In Asia, ESG investing presents a good opportunity for
investors to secure “Virtue Premiums” when compared with their counterparts in
the developed world. This, coupled with the
considerable appetite for ESG practices, creates both opportunities and
challenges for investment managers to integrate ESG in their investment process7.
These include building up knowledge of ESG assessments, and deciding how to
incorporate ESG metrics from third-party research providers. Active managers
who are in pursuit of excess returns will also conduct their own research to
examine a company’s ESG performance, rather than just outsourcing analysis to a
third party. This can assist in identifying candidates as future Asian ESG
leaders, helping investors add value in an ethical way.

 

Nowadays, Asian countries such as China, India,
Malaysia, Indonesia, Taiwan and Singapore are adapting public policies and
regulatory frameworks to encourage companies to take ESG factors into account
when doing business. In the long run, we expect that there will be more Asian
corporations matching their ESG standards with the developed world – creating
more ethical investments for investment managers to choose from, and thereby,
closing the “Virtue Premiums”.

 

1 Source: International
Monetary Fund (IMF) Asia Pacific Regional Economic Outlook Update, October 2017

2 Source: MSCI ESG
Research, the MSCI AC Asia ex Japan ESG Leaders Index is a capitalization
weighted index that provides exposure to companies with high Environmental,
Social and Governance (ESG) performance relative to their sector peers. MSCI AC
Asia ex Japan ESG Leaders Index consists of large and mid-cap companies across
2 of 3 Developed Markets (DM) countries (excluding Japan) and 9 Emerging
Markets (EM) countries in Asia.

3 Source: Berkshire
Hathaway’s letter to shareholders, February 2010.

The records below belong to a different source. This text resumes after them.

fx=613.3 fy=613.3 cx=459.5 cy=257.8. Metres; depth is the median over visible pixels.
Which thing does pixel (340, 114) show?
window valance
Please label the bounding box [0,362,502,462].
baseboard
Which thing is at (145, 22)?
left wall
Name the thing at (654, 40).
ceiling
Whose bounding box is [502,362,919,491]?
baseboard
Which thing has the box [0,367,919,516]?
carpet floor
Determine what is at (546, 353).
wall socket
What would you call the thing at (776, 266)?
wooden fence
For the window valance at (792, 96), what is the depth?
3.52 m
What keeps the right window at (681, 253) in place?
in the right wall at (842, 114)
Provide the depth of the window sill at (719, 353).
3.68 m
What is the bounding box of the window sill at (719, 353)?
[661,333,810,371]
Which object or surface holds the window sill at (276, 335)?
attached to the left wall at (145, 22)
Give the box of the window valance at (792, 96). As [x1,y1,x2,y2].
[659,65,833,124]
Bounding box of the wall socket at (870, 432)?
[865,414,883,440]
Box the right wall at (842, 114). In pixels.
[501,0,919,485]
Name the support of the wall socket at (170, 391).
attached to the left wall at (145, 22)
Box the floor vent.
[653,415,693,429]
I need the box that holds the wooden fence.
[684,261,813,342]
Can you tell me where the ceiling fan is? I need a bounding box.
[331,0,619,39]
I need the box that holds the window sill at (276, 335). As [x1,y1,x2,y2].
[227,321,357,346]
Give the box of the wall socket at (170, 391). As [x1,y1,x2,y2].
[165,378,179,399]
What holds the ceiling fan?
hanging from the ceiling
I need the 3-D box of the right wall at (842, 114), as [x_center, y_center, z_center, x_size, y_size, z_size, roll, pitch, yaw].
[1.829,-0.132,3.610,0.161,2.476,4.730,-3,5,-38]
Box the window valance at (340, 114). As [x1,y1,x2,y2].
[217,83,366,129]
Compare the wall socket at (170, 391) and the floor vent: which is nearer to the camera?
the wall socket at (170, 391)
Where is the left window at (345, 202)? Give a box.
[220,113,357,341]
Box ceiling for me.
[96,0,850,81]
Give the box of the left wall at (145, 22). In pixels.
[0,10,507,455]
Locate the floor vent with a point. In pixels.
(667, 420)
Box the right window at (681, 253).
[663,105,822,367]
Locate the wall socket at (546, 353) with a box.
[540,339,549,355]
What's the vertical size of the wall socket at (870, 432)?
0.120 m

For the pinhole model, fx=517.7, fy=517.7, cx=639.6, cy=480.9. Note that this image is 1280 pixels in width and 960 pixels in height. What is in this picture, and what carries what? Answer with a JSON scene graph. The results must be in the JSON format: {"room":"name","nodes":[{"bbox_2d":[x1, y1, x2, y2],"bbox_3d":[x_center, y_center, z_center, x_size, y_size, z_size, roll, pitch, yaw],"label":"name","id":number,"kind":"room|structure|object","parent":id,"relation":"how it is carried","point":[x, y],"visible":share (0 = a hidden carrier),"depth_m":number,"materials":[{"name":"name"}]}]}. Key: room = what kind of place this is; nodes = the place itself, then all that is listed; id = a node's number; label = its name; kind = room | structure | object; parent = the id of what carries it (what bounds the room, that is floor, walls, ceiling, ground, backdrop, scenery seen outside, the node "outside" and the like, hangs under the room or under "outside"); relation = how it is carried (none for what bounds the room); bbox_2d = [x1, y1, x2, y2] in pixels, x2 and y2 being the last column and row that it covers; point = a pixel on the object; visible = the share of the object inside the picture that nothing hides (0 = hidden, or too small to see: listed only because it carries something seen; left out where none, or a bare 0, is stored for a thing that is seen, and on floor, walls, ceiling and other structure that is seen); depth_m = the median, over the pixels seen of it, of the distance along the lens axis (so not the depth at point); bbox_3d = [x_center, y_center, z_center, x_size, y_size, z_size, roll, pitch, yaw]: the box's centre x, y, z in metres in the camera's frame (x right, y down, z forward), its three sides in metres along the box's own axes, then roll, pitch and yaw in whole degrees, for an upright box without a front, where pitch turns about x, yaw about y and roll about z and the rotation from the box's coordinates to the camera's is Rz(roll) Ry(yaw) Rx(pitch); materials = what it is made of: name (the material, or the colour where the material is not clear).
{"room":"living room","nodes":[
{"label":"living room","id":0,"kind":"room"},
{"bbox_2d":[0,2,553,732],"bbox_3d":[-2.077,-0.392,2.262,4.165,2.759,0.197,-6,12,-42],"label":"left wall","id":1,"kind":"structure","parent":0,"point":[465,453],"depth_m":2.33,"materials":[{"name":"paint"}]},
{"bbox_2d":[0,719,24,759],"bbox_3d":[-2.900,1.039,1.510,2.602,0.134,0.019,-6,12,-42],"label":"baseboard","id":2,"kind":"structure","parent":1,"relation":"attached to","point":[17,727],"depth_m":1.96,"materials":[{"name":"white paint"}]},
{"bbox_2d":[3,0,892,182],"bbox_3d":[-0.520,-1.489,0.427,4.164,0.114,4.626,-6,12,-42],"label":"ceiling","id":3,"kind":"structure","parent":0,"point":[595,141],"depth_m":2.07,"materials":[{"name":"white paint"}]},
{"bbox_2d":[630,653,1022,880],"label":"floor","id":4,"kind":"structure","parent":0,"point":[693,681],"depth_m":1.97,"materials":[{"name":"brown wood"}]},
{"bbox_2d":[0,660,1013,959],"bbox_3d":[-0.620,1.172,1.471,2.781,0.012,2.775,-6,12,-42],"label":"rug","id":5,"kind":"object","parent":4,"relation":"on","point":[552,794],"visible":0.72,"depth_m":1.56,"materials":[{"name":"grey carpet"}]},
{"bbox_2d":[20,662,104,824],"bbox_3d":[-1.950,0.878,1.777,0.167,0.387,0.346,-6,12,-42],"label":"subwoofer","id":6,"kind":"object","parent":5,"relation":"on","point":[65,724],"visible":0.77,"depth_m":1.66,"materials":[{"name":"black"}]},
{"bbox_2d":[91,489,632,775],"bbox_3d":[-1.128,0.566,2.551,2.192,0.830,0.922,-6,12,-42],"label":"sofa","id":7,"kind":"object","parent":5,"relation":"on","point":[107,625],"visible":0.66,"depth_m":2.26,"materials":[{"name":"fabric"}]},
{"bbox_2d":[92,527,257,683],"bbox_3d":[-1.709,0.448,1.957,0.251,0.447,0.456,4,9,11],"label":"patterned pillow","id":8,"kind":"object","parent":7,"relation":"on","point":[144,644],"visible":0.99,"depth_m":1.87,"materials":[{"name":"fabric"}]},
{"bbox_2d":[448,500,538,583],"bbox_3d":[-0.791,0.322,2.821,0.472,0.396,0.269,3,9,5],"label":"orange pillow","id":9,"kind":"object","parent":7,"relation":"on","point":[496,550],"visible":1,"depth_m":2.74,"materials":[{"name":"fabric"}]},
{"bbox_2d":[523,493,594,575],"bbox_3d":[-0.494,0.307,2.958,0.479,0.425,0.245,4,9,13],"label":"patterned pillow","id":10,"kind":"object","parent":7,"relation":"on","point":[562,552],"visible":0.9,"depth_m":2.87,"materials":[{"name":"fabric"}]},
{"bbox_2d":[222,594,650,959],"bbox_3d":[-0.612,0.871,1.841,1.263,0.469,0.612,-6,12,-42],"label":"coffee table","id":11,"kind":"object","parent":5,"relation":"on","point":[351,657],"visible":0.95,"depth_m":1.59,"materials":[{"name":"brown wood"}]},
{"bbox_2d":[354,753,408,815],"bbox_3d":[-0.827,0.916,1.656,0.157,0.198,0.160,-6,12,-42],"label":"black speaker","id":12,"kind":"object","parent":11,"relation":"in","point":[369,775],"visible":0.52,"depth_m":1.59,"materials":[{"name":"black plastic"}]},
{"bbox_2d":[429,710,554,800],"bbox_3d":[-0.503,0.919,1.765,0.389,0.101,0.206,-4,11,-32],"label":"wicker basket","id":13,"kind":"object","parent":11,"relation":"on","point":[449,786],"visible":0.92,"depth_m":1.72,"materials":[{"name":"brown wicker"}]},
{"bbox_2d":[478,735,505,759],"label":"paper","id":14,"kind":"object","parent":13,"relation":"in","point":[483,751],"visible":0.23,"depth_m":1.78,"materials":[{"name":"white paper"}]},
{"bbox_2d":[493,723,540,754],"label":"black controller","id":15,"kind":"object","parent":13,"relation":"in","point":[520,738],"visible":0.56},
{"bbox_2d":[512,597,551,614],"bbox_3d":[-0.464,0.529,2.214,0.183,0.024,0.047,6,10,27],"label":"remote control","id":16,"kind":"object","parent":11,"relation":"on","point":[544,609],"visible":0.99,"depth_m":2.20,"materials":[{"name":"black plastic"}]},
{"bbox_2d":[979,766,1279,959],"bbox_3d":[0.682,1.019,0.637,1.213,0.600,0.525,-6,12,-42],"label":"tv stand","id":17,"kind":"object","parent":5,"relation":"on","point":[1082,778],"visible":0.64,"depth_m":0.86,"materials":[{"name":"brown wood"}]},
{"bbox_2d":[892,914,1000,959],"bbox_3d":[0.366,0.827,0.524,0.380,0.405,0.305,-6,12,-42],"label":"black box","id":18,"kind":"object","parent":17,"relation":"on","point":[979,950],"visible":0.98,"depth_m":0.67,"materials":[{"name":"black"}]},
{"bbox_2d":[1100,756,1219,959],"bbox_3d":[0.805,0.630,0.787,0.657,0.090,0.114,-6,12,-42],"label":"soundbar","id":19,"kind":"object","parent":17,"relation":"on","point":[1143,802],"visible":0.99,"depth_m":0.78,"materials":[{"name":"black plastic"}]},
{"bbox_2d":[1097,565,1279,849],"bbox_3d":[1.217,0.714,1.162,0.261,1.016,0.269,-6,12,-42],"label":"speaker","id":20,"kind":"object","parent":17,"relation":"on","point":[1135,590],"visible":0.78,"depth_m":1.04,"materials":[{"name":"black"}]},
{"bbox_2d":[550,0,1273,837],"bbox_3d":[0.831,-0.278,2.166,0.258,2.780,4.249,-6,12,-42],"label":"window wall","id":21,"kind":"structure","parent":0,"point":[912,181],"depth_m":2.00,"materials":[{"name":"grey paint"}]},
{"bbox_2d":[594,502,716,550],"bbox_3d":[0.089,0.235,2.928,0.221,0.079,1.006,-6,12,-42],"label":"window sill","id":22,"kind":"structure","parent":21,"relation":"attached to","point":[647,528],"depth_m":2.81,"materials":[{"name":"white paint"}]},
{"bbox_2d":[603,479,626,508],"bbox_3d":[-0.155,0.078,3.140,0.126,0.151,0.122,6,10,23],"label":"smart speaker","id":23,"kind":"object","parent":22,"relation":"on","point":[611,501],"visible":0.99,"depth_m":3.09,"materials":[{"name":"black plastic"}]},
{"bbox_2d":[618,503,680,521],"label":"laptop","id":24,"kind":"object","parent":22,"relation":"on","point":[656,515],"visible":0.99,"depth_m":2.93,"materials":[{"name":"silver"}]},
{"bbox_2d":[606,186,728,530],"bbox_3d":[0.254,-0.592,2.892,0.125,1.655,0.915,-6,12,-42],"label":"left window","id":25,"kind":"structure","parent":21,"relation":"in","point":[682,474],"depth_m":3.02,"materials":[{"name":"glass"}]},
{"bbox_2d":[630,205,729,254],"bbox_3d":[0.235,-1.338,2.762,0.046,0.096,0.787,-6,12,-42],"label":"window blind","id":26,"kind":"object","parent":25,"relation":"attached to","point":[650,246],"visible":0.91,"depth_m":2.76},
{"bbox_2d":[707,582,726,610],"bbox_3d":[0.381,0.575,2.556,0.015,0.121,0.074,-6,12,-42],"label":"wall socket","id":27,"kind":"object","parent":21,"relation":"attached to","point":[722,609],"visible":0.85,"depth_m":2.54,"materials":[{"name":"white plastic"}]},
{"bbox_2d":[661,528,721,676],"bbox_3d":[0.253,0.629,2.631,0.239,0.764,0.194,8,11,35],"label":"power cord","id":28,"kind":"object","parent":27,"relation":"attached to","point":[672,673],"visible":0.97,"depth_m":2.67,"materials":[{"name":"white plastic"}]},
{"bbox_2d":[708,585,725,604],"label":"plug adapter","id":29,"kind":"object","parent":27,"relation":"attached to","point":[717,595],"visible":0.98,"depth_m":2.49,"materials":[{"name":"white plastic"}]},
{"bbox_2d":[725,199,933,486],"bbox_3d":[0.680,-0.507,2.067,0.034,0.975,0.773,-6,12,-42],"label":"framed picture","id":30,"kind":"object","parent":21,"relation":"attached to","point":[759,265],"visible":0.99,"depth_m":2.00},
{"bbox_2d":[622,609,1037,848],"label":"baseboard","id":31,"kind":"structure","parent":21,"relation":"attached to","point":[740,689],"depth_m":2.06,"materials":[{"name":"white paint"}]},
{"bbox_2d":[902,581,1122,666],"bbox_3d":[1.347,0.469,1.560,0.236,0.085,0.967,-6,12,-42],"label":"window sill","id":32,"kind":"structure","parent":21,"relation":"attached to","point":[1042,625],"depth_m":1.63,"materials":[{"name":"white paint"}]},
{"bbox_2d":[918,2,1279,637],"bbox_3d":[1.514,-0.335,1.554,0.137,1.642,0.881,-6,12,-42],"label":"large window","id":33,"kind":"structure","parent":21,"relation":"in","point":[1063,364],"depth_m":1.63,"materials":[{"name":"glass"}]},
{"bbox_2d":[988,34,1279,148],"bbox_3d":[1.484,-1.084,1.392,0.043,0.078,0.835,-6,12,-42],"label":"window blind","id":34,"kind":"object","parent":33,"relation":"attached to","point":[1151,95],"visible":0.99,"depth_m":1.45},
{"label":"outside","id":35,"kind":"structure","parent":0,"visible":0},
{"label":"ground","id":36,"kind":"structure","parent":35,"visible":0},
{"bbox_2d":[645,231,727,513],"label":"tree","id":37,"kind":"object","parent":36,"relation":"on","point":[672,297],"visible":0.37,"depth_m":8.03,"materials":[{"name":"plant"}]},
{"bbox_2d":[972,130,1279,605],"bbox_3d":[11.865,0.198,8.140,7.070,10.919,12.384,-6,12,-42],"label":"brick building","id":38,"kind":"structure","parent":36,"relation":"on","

4 Source: Bloomberg, share
price as of October 31, 2017. Berkshire Hathaway bought 225,000,000 shares of
BYD, representing 9.9% of BYD’s share capital at that time. Now the holdings
represent 24.59% of BYD.

5 Source: Bloomberg,
total returns in Korean won with dividend re-invested, as of October 31, 2017.

6 Source: United Nations Principles for
Responsible Investment (UNPRI), data as of April 30, 2017. Latest data available.

7 Source: CFA
Institute, as of November 7, 2016. The results are from the survey of CFA
Institute members on ESG issues on May 26, 2015.